Communicating What Our Nose Knows

So, that’s the biochemistry of hop aromas. Now let’s look at it from the viewpoint of our nose and vocabulary that we can actually use. For help, we can look at tools such as aroma wheels and spider diagrams, which can serve as vocabulary prompts. In Figure 1 is one I put together based on descriptors that should be familiar to most beer enthusiasts.

However, there are a million ways to slice and dice the experience. Besides functioning as a flavor wheel, these spider charts can be used for visual notetaking by placing a dot for each attribute, with higher values placed farther from the center. Connecting the dots gives a recognizable pattern, which is why they now are often included with information about hop varieties provided by hop companies.

You can’t make IPA without yeast, but its effects on the beer are far outshone by the depth and complexity of hops.
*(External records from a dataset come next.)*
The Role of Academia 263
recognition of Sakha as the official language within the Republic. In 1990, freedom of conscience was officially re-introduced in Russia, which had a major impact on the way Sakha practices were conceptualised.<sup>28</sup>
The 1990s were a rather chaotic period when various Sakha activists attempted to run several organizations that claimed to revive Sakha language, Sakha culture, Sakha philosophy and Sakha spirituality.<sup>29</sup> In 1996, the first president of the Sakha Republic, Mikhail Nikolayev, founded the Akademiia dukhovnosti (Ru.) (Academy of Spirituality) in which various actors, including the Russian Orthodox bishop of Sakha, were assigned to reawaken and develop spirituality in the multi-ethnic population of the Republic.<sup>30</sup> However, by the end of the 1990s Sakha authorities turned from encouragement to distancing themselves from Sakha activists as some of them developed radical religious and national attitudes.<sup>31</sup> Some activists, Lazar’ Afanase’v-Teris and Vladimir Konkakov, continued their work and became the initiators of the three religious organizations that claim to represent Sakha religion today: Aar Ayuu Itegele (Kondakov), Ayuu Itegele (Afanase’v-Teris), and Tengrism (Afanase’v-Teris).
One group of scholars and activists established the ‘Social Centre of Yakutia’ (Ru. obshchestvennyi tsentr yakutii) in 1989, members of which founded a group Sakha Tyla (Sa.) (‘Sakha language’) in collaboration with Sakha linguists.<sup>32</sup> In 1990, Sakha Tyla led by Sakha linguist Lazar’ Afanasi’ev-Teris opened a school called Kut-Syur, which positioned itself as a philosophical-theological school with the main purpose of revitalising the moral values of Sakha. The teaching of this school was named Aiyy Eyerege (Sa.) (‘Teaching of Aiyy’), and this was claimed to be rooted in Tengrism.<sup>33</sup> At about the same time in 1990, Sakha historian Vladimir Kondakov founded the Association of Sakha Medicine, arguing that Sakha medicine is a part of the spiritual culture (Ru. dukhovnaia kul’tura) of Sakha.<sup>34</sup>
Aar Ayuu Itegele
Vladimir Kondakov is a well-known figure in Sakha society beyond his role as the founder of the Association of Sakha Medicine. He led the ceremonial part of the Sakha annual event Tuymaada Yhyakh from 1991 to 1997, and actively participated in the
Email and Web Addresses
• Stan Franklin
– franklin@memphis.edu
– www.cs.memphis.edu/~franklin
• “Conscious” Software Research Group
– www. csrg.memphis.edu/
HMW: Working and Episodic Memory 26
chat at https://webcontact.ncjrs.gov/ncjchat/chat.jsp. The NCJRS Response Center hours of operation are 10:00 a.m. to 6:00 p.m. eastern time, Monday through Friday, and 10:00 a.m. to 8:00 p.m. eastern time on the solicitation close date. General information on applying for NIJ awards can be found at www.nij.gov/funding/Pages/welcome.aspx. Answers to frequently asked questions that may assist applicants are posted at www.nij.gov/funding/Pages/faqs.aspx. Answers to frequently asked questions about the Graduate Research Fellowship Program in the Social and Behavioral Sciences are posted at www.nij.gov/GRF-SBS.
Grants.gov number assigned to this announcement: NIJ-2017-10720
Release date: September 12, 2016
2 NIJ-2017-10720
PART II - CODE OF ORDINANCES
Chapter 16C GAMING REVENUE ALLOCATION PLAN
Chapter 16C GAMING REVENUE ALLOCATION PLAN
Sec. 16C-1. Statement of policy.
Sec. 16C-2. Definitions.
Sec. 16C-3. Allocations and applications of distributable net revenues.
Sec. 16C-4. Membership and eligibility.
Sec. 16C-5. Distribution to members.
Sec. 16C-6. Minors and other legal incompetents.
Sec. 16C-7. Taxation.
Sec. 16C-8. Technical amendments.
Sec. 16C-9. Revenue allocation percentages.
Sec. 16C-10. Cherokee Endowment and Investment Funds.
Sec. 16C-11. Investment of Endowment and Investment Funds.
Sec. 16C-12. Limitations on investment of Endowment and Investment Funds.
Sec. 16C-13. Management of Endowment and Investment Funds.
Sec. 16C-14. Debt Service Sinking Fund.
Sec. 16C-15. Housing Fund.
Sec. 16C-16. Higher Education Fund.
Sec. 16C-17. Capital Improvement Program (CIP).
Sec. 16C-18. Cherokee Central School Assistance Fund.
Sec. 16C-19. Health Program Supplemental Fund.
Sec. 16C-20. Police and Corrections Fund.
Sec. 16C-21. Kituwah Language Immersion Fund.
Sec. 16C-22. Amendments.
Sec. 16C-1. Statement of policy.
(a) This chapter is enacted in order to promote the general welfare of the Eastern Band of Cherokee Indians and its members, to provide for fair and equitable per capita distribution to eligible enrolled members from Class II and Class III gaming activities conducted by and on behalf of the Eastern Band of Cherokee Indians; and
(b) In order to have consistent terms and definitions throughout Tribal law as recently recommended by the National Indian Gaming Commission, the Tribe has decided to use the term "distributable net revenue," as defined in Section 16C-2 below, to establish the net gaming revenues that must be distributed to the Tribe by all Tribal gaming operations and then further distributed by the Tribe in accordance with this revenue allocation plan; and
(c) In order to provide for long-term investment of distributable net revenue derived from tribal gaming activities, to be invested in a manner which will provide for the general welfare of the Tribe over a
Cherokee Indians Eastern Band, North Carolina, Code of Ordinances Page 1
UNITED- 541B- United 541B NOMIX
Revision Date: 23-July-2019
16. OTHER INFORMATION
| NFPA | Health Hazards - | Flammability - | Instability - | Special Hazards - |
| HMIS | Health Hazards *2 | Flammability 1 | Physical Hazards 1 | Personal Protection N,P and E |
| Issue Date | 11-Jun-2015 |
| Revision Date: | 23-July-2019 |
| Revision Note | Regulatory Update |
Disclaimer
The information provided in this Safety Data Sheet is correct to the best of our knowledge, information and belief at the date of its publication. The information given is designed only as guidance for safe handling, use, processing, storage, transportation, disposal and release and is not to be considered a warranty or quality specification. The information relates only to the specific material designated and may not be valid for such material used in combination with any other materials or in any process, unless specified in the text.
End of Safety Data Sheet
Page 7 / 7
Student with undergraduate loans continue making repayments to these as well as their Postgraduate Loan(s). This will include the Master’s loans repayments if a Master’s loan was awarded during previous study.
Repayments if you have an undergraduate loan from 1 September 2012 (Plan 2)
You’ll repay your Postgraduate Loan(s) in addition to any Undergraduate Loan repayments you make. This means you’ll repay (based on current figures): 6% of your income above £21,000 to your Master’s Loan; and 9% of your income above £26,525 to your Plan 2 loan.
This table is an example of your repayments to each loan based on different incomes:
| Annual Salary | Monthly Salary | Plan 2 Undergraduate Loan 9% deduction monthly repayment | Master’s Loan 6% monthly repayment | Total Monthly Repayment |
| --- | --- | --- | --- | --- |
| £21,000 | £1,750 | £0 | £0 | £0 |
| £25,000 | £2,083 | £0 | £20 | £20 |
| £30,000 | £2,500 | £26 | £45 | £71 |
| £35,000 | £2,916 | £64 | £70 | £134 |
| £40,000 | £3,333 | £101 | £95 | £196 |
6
The effects of yeast are subtle; more push and pull, affecting the total pattern without revealing itself too much. Certainly, there are classic yeasts associated with British ales that possess specific characteristics. Hazy-juicy IPA brewers appreciate yeasts that enhance the creaminess of the beers and engage in biotransformation.

It’s easy to focus on the conspicuous aspects of IPAs: their bold flavors and bright aromas. But a true revelation, for brewers and enthusiasts alike, requires peering beneath the surface into their beckoning depths.